▶ [What the task requires]: Please restate the entries below word for word, leaving out any pictures.

▶ [Data under study]:
╔══

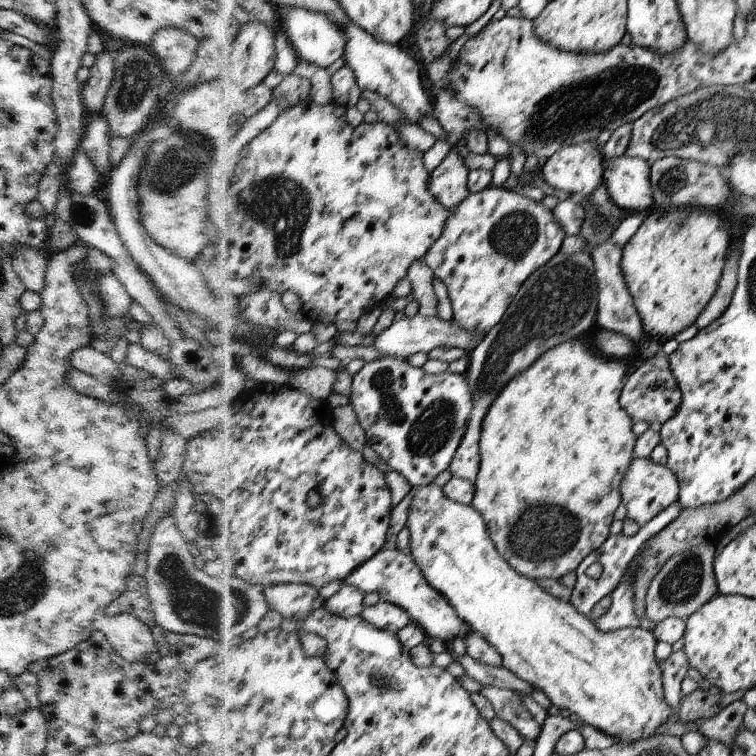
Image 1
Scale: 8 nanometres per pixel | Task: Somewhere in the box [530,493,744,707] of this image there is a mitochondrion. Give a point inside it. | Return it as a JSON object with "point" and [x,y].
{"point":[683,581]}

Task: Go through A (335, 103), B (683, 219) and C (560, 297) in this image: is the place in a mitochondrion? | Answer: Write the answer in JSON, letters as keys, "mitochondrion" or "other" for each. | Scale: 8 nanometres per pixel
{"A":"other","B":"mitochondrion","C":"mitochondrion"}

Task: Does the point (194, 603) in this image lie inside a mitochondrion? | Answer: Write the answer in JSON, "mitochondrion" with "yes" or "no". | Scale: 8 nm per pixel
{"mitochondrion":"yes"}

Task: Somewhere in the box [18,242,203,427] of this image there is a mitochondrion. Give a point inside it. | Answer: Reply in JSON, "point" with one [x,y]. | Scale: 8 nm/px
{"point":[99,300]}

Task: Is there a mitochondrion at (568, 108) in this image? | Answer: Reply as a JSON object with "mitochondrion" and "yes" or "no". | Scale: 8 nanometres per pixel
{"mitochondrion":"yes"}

╚══

▶ [Output of the exercise]:
Image 1
Scale: 8 nanometres per pixel | Task: Somewhere in the box [530,493,744,707] of this image there is a mitochondrion. Give a point inside it. | Return it as a JSON object with "point" and [x,y].
{"point":[683,581]}

Task: Go through A (335, 103), B (683, 219) and C (560, 297) in this image: is the place in a mitochondrion? | Answer: Write the answer in JSON, letters as keys, "mitochondrion" or "other" for each. | Scale: 8 nanometres per pixel
{"A":"other","B":"mitochondrion","C":"mitochondrion"}

Task: Does the point (194, 603) in this image lie inside a mitochondrion? | Answer: Write the answer in JSON, "mitochondrion" with "yes" or "no". | Scale: 8 nm per pixel
{"mitochondrion":"yes"}

Task: Somewhere in the box [18,242,203,427] of this image there is a mitochondrion. Give a point inside it. | Answer: Reply in JSON, "point" with one [x,y]. | Scale: 8 nm/px
{"point":[99,300]}

Task: Is there a mitochondrion at (568, 108) in this image? | Answer: Reply as a JSON object with "mitochondrion" and "yes" or "no". | Scale: 8 nanometres per pixel
{"mitochondrion":"yes"}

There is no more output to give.